The lands of the Celadon Highway are in turmoil. Civil war threatens the Khagante, whilst the city of Tsarepheth is consumed by a horrific plague. Far to the west, Temur and Samarkar continue their quest to find the fortress of Ala-Din and rescue Temur's former beloved, Edene. However, they are unaware that Edene has already left Ala-Din and acquired strange new allies of her own.

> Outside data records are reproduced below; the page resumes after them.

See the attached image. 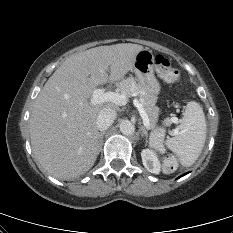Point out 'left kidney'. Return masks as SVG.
Here are the masks:
<instances>
[{"label": "left kidney", "instance_id": "1", "mask_svg": "<svg viewBox=\"0 0 233 233\" xmlns=\"http://www.w3.org/2000/svg\"><path fill=\"white\" fill-rule=\"evenodd\" d=\"M144 167L151 173L159 174L161 164L157 154L151 149H143L141 152Z\"/></svg>", "mask_w": 233, "mask_h": 233}]
</instances>
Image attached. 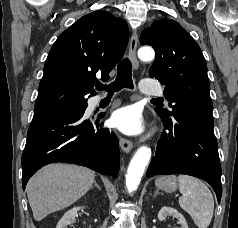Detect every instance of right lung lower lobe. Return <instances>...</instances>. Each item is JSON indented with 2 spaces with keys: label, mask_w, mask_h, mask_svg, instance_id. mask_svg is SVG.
I'll return each instance as SVG.
<instances>
[{
  "label": "right lung lower lobe",
  "mask_w": 238,
  "mask_h": 228,
  "mask_svg": "<svg viewBox=\"0 0 238 228\" xmlns=\"http://www.w3.org/2000/svg\"><path fill=\"white\" fill-rule=\"evenodd\" d=\"M88 104L36 113L27 132L22 154L23 189L29 178L42 166L54 162L83 165L101 174L117 176L120 151L116 135L100 123L85 120Z\"/></svg>",
  "instance_id": "obj_1"
}]
</instances>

Picking up from the end of Range of Ghosts, Shattered Pillars continues Elizabeth Bear's intelligent, measured historical fantasy which melds elements of the fantastical with real history and even a few interesting nods towards science fiction. This is the middle volume of The Eternal Sky Trilogy and as such suffers a little from 'middle book syndrom'. There's no real beginning and the climaxes at the end of the book are somewhat muted (one major plot development amongst the Qersnyk feels quite rushed as well). After the excellently-paced Range of Ghosts there's also a slight feeling of sluggishness, as our major protagonists seem to spend a lot of time in two fairly similar cities getting involved in local politics and fighting off assassins before striking out to finally do what was planned some time before.
Still, all of Bear's other strengths remain intact. The characterisation is very strong, developing the existing characters in an interesting manner (especially Edene and the 'twins') as more minor characters from the first book (like Tsering) rise to prominence. Bear's use of the traditional epic fantasy narrative to challenge ideas about gender and 'barbarian' societies remains refreshing and is not over-laboured. A subplot about the company's horse even highlights the tiresome fantasy trope that horses are basically the cars of fantasyland and don't need to be fed, watered, rested and looked after, and approaches the subject more realistically. The end of the book also feels like it comes too soon, as the book is fairly short for a fantasy (less than 350 pages) and Bear's narrative leaves the reader wanting more.
Shattered Pillars (****) lacks the full impact of Range of Ghosts, but for the most part is a worthwhile and highly readable sequel. The novel is available now in the UK and USA. The final book in the trilogy, Steles of the Sky, will be published in 2014.